■ INSTRUCTIONS FOR THE TASK ■
Once you reach the line containing "M 1482,298 L" in the data below, restate each line word for word up to and including the one containing "M 407,691 L 428,766 L 413,771 L 392,696 Z".

■ DATA FOR PROCESSING ■
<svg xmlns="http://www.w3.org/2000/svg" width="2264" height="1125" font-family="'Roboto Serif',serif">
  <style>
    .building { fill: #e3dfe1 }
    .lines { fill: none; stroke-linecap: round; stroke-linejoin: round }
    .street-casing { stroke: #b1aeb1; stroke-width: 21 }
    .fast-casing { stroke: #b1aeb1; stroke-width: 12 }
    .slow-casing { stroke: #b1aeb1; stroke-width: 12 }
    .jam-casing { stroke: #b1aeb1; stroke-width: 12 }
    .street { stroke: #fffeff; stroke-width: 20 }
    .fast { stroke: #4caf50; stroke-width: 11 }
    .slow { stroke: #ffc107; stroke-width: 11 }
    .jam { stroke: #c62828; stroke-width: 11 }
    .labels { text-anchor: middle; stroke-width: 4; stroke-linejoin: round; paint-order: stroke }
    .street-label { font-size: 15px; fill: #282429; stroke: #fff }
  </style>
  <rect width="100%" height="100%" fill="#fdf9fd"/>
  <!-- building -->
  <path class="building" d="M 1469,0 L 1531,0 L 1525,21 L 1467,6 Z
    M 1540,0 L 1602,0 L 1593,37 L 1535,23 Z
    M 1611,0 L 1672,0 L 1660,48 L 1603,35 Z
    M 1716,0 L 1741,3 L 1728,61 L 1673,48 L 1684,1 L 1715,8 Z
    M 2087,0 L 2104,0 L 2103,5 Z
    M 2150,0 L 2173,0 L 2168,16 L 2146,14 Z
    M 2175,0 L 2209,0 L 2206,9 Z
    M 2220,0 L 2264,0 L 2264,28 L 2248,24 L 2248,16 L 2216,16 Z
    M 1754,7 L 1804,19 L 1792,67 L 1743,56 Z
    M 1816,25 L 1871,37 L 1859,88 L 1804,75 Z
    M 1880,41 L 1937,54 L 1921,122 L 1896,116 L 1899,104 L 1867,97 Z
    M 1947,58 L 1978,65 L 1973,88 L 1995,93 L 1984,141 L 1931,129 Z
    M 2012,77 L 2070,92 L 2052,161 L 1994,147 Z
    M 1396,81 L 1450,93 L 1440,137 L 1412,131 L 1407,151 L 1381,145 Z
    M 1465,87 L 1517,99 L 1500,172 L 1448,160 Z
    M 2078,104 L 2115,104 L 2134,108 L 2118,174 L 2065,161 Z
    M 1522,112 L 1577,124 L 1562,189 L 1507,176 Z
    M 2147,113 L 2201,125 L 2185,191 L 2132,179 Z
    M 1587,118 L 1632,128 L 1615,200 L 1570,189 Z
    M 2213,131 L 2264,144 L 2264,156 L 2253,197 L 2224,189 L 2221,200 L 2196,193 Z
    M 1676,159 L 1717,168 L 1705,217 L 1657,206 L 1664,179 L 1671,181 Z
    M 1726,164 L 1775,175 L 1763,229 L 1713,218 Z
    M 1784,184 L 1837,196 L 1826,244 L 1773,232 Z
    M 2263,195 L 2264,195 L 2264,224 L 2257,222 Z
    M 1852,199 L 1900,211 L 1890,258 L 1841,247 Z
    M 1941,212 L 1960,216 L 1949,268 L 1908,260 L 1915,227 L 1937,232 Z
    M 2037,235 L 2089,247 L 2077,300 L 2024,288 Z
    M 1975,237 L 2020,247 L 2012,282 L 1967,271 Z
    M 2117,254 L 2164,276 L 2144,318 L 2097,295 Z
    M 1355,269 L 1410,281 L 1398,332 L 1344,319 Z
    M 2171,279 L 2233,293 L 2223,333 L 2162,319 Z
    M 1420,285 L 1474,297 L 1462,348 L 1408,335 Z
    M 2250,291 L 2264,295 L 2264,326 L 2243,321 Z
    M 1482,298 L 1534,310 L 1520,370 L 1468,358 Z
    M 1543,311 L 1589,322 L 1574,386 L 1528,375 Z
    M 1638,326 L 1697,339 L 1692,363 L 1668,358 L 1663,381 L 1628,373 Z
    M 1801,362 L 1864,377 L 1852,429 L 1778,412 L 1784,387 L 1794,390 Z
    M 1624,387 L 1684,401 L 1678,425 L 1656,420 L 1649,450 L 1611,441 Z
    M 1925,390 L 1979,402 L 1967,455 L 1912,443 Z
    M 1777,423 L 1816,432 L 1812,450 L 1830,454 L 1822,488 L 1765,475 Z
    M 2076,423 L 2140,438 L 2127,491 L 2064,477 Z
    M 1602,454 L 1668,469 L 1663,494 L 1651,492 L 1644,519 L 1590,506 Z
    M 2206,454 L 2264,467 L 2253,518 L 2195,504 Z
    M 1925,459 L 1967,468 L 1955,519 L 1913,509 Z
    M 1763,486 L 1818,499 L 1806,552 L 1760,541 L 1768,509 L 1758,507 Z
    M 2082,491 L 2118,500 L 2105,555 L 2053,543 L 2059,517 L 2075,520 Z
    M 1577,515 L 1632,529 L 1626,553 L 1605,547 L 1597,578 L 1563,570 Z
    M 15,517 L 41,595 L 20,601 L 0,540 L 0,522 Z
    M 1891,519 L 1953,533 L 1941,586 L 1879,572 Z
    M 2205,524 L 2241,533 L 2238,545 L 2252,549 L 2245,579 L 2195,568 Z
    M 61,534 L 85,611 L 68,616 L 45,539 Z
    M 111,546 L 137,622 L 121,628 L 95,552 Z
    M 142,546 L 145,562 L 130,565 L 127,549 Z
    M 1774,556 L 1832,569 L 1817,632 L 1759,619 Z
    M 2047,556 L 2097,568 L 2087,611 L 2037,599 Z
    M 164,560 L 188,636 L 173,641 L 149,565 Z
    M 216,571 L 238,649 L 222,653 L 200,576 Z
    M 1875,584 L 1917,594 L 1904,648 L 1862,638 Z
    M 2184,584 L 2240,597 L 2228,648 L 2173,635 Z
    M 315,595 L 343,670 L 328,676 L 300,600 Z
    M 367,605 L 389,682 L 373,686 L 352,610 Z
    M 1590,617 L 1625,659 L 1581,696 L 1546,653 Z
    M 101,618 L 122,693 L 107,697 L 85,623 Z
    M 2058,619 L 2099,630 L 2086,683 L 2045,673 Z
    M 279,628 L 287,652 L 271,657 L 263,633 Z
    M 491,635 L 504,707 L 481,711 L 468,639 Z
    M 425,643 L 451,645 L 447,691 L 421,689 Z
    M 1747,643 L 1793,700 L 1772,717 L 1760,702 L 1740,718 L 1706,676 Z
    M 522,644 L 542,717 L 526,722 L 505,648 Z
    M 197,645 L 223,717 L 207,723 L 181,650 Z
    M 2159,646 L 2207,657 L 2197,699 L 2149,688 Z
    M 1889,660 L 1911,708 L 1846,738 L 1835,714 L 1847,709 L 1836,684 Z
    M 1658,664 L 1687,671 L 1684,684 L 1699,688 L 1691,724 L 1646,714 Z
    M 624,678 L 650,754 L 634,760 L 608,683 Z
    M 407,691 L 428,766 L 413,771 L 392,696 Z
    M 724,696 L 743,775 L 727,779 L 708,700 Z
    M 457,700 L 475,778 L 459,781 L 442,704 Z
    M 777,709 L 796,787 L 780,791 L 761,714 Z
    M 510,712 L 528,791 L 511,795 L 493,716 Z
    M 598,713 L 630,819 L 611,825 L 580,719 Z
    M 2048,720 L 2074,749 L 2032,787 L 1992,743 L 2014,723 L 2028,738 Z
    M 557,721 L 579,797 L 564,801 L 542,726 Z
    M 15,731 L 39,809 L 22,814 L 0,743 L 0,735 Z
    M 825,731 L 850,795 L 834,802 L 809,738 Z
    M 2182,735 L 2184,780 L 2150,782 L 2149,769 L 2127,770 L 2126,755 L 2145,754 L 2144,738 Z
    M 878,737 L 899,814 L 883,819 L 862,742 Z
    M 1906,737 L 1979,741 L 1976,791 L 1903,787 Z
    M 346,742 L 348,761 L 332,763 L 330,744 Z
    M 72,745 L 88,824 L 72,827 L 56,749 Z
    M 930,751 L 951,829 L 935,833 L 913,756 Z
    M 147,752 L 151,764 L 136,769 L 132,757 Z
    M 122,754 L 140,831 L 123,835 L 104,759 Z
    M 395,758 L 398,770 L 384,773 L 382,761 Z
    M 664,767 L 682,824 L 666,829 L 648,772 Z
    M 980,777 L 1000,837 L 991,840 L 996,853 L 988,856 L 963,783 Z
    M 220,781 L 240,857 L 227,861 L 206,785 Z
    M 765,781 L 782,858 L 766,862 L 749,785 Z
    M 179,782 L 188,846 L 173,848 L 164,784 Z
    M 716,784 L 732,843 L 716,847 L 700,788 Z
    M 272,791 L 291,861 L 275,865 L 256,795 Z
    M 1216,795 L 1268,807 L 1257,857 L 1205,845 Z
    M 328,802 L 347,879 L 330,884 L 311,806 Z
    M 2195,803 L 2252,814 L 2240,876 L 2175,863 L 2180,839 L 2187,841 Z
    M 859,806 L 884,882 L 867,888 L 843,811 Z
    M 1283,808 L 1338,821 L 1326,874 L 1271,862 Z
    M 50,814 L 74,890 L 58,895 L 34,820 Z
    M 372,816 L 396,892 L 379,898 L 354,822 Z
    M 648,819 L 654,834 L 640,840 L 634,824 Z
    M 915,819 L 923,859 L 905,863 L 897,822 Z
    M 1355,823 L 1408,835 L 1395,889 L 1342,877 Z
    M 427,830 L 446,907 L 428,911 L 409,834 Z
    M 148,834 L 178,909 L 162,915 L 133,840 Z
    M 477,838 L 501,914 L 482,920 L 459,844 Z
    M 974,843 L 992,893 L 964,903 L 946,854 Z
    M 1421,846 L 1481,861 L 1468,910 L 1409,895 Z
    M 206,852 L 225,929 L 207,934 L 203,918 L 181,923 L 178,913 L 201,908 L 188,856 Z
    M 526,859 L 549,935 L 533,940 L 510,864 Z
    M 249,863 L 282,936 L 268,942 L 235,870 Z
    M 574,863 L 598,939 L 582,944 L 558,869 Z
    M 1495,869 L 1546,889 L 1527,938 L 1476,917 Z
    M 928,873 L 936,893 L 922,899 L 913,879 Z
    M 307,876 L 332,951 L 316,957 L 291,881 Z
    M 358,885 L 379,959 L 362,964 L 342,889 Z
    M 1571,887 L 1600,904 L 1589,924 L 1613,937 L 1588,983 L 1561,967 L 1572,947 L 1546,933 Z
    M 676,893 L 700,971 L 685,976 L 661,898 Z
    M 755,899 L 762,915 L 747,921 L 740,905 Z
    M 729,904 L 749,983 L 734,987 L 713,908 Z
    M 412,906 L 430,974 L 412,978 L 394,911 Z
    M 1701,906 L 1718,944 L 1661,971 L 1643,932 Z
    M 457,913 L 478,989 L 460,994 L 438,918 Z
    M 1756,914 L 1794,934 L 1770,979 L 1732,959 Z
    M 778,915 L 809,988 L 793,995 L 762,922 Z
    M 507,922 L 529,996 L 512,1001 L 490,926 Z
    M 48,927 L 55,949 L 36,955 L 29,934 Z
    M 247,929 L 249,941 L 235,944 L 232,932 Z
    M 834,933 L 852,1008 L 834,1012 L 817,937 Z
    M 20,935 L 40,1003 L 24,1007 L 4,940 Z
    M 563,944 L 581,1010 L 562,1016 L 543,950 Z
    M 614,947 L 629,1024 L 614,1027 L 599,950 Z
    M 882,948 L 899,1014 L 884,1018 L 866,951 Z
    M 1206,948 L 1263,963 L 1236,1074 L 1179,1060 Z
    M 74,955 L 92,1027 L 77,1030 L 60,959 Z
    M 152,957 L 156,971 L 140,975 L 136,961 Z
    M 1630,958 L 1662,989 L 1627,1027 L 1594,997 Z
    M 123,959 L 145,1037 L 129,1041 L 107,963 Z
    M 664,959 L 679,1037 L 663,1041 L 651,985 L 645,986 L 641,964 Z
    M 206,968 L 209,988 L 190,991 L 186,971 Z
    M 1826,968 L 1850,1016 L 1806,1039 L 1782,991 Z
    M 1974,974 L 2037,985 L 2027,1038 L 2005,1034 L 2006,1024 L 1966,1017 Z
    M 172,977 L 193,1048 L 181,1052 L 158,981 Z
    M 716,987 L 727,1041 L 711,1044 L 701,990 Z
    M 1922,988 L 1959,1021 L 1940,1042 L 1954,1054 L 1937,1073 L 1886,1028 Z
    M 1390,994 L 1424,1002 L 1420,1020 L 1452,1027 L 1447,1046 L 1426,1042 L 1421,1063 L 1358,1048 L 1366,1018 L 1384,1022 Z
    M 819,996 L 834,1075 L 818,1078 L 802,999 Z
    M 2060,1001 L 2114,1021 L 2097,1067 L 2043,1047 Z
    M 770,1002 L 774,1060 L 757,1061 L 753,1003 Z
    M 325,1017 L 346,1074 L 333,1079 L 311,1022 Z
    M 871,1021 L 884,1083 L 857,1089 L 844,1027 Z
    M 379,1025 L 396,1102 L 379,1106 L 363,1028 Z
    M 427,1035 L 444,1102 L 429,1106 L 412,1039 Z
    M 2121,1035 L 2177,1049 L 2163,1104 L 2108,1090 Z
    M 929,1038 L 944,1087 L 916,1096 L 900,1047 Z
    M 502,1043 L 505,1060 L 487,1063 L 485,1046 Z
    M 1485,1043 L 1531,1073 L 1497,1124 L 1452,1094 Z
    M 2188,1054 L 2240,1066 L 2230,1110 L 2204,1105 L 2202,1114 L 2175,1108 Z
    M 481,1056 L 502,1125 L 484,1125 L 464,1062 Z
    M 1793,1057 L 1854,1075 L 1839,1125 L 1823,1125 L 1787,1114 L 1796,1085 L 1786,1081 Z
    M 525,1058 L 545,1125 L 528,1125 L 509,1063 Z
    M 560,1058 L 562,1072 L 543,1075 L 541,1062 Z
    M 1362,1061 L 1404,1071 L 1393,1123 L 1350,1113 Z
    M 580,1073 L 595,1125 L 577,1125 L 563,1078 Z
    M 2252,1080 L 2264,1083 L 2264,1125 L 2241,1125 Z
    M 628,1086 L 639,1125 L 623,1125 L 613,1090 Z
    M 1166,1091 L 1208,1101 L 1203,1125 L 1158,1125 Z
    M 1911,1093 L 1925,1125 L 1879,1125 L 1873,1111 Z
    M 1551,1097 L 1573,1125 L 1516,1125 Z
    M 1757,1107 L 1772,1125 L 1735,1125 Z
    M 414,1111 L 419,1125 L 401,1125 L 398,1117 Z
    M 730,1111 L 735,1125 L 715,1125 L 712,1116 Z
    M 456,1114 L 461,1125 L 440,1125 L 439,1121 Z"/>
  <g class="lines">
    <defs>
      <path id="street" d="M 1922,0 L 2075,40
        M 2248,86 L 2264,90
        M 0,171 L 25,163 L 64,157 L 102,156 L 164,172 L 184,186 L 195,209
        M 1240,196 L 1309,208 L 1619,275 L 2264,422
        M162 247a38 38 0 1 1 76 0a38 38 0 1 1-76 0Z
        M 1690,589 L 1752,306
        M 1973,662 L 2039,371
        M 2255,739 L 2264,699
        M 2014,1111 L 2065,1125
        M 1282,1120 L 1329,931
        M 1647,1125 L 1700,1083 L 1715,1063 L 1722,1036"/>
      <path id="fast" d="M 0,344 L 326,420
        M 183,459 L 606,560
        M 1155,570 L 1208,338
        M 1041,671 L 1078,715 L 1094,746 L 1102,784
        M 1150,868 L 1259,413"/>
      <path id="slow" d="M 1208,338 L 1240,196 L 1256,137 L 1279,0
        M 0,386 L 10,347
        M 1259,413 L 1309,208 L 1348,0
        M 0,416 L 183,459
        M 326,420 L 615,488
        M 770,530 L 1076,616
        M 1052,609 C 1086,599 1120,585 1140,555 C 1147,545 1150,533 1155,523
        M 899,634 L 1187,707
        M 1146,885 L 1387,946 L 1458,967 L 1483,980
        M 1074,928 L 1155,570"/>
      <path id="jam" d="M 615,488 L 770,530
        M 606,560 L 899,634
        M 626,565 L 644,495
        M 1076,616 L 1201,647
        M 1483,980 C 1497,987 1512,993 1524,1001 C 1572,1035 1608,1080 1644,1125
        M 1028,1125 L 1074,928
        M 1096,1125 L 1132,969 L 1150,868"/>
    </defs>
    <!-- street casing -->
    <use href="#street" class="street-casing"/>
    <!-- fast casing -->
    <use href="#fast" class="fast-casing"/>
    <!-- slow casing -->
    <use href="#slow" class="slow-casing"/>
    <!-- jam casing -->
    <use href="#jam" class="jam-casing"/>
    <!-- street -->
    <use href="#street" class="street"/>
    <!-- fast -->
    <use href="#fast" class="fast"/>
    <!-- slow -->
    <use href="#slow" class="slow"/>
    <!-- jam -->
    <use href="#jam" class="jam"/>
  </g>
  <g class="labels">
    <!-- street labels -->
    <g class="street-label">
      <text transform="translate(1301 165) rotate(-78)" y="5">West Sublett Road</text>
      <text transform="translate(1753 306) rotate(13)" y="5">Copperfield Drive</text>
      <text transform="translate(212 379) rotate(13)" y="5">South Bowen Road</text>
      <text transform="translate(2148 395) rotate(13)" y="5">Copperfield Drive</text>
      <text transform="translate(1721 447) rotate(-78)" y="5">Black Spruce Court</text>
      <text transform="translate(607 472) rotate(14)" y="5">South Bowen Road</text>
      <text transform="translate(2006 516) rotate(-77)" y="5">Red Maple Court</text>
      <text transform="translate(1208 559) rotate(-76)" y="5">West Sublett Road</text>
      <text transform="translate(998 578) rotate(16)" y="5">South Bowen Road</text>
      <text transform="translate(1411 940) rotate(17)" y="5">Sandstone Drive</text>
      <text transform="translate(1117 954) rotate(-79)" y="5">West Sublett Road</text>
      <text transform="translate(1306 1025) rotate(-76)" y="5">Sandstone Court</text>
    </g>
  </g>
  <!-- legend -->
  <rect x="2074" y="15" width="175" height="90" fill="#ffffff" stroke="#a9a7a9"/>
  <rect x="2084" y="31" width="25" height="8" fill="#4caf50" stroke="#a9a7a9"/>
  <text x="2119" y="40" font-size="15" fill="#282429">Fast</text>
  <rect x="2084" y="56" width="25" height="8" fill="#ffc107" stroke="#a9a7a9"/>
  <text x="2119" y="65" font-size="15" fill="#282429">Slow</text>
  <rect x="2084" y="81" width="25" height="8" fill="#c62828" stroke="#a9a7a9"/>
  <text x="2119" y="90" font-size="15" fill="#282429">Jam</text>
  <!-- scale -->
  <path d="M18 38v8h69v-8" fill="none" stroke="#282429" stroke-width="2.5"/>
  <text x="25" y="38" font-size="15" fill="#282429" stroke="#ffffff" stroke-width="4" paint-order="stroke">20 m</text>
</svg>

■ THE COMPLETED TASK ■
    M 1482,298 L 1534,310 L 1520,370 L 1468,358 Z
    M 1543,311 L 1589,322 L 1574,386 L 1528,375 Z
    M 1638,326 L 1697,339 L 1692,363 L 1668,358 L 1663,381 L 1628,373 Z
    M 1801,362 L 1864,377 L 1852,429 L 1778,412 L 1784,387 L 1794,390 Z
    M 1624,387 L 1684,401 L 1678,425 L 1656,420 L 1649,450 L 1611,441 Z
    M 1925,390 L 1979,402 L 1967,455 L 1912,443 Z
    M 1777,423 L 1816,432 L 1812,450 L 1830,454 L 1822,488 L 1765,475 Z
    M 2076,423 L 2140,438 L 2127,491 L 2064,477 Z
    M 1602,454 L 1668,469 L 1663,494 L 1651,492 L 1644,519 L 1590,506 Z
    M 2206,454 L 2264,467 L 2253,518 L 2195,504 Z
    M 1925,459 L 1967,468 L 1955,519 L 1913,509 Z
    M 1763,486 L 1818,499 L 1806,552 L 1760,541 L 1768,509 L 1758,507 Z
    M 2082,491 L 2118,500 L 2105,555 L 2053,543 L 2059,517 L 2075,520 Z
    M 1577,515 L 1632,529 L 1626,553 L 1605,547 L 1597,578 L 1563,570 Z
    M 15,517 L 41,595 L 20,601 L 0,540 L 0,522 Z
    M 1891,519 L 1953,533 L 1941,586 L 1879,572 Z
    M 2205,524 L 2241,533 L 2238,545 L 2252,549 L 2245,579 L 2195,568 Z
    M 61,534 L 85,611 L 68,616 L 45,539 Z
    M 111,546 L 137,622 L 121,628 L 95,552 Z
    M 142,546 L 145,562 L 130,565 L 127,549 Z
    M 1774,556 L 1832,569 L 1817,632 L 1759,619 Z
    M 2047,556 L 2097,568 L 2087,611 L 2037,599 Z
    M 164,560 L 188,636 L 173,641 L 149,565 Z
    M 216,571 L 238,649 L 222,653 L 200,576 Z
    M 1875,584 L 1917,594 L 1904,648 L 1862,638 Z
    M 2184,584 L 2240,597 L 2228,648 L 2173,635 Z
    M 315,595 L 343,670 L 328,676 L 300,600 Z
    M 367,605 L 389,682 L 373,686 L 352,610 Z
    M 1590,617 L 1625,659 L 1581,696 L 1546,653 Z
    M 101,618 L 122,693 L 107,697 L 85,623 Z
    M 2058,619 L 2099,630 L 2086,683 L 2045,673 Z
    M 279,628 L 287,652 L 271,657 L 263,633 Z
    M 491,635 L 504,707 L 481,711 L 468,639 Z
    M 425,643 L 451,645 L 447,691 L 421,689 Z
    M 1747,643 L 1793,700 L 1772,717 L 1760,702 L 1740,718 L 1706,676 Z
    M 522,644 L 542,717 L 526,722 L 505,648 Z
    M 197,645 L 223,717 L 207,723 L 181,650 Z
    M 2159,646 L 2207,657 L 2197,699 L 2149,688 Z
    M 1889,660 L 1911,708 L 1846,738 L 1835,714 L 1847,709 L 1836,684 Z
    M 1658,664 L 1687,671 L 1684,684 L 1699,688 L 1691,724 L 1646,714 Z
    M 624,678 L 650,754 L 634,760 L 608,683 Z
    M 407,691 L 428,766 L 413,771 L 392,696 Z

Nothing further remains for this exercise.